===== Data below

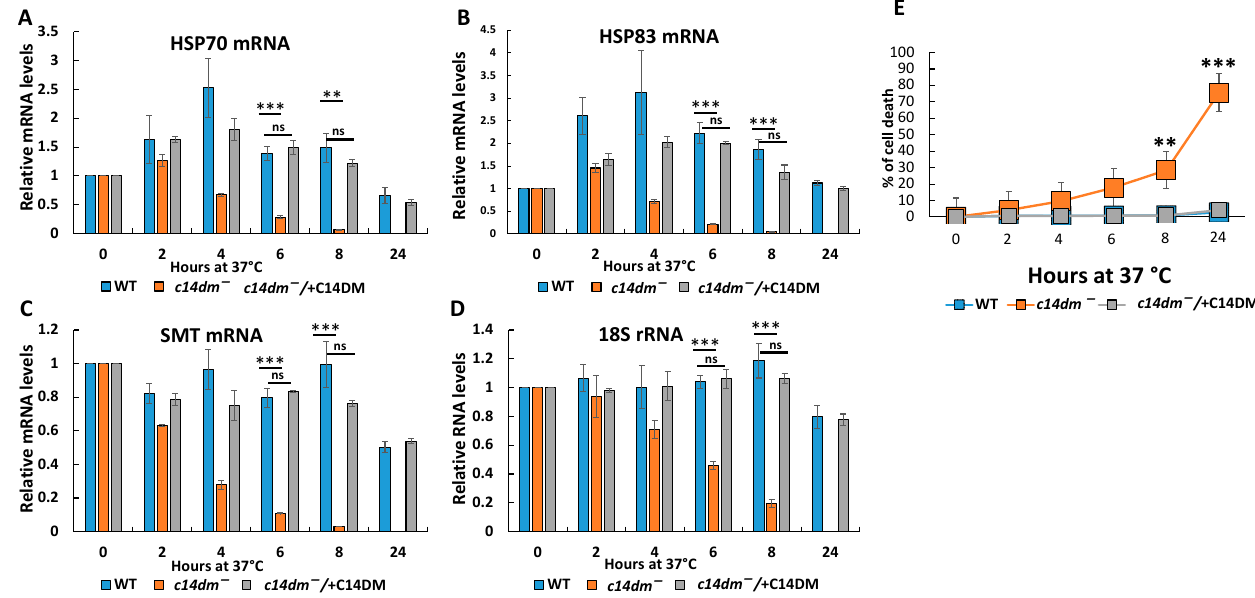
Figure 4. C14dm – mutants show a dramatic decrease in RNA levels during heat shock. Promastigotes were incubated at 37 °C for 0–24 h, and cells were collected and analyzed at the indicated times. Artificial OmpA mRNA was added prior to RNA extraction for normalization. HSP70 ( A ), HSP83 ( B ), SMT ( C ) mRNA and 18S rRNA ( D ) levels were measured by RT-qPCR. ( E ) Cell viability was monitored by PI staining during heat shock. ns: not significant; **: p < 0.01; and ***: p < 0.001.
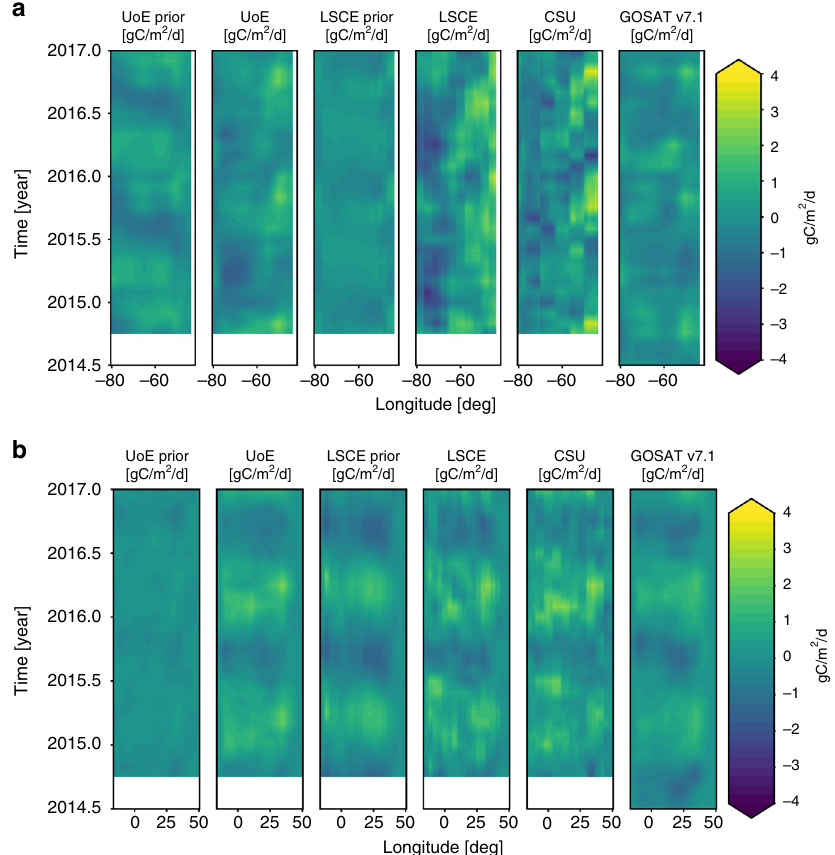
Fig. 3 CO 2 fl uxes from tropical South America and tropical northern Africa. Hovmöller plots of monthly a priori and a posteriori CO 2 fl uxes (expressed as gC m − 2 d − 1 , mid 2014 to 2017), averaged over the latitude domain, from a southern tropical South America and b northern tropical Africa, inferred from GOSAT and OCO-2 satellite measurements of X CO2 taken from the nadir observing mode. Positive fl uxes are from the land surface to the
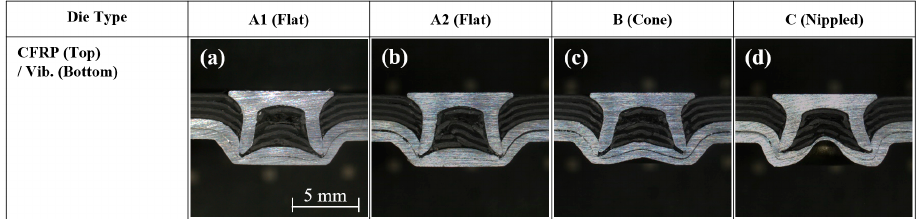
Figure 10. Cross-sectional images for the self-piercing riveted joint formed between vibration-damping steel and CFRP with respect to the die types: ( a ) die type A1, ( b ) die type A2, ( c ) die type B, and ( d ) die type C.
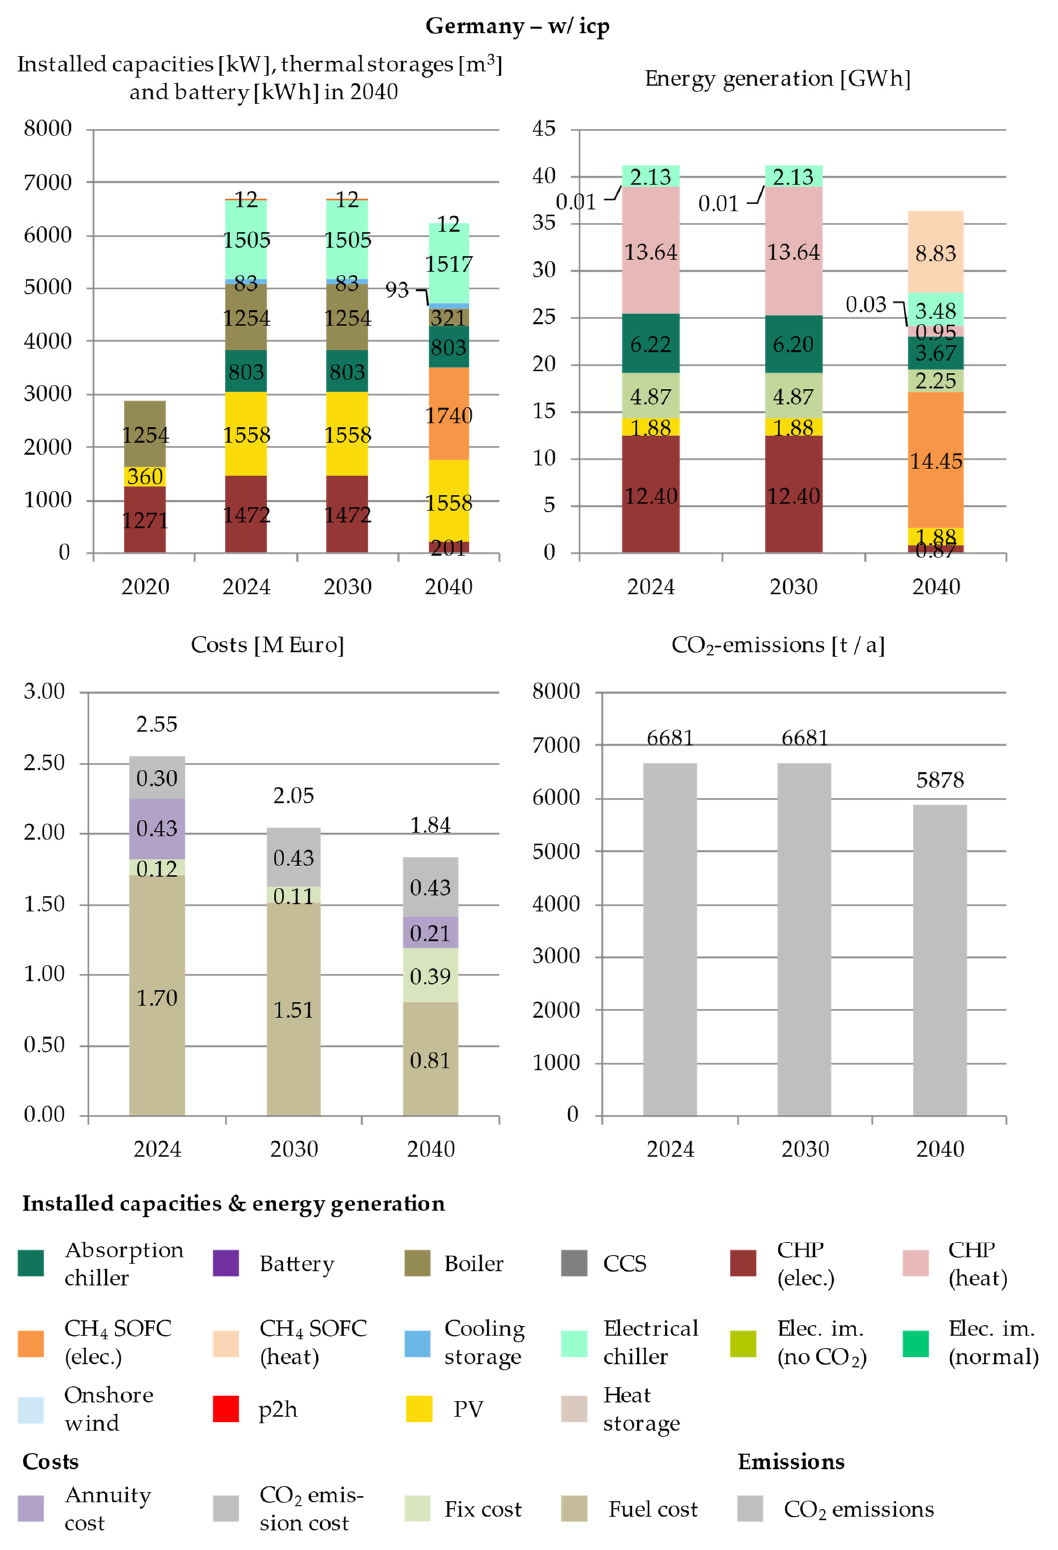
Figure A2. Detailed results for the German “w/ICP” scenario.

==========

__Work required__
What you return should be all of the material above, exactly, and none of its pictures.

__Reply to the task__
Figure 4. C14dm – mutants show a dramatic decrease in RNA levels during heat shock. Promastigotes were incubated at 37 °C for 0–24 h, and cells were collected and analyzed at the indicated times. Artificial OmpA mRNA was added prior to RNA extraction for normalization. HSP70 ( A ), HSP83 ( B ), SMT ( C ) mRNA and 18S rRNA ( D ) levels were measured by RT-qPCR. ( E ) Cell viability was monitored by PI staining during heat shock. ns: not significant; **: p < 0.01; and ***: p < 0.001.
Fig. 3 CO 2 fl uxes from tropical South America and tropical northern Africa. Hovmöller plots of monthly a priori and a posteriori CO 2 fl uxes (expressed as gC m − 2 d − 1 , mid 2014 to 2017), averaged over the latitude domain, from a southern tropical South America and b northern tropical Africa, inferred from GOSAT and OCO-2 satellite measurements of X CO2 taken from the nadir observing mode. Positive fl uxes are from the land surface to the
Figure 10. Cross-sectional images for the self-piercing riveted joint formed between vibration-damping steel and CFRP with respect to the die types: ( a ) die type A1, ( b ) die type A2, ( c ) die type B, and ( d ) die type C.
Figure A2. Detailed results for the German “w/ICP” scenario.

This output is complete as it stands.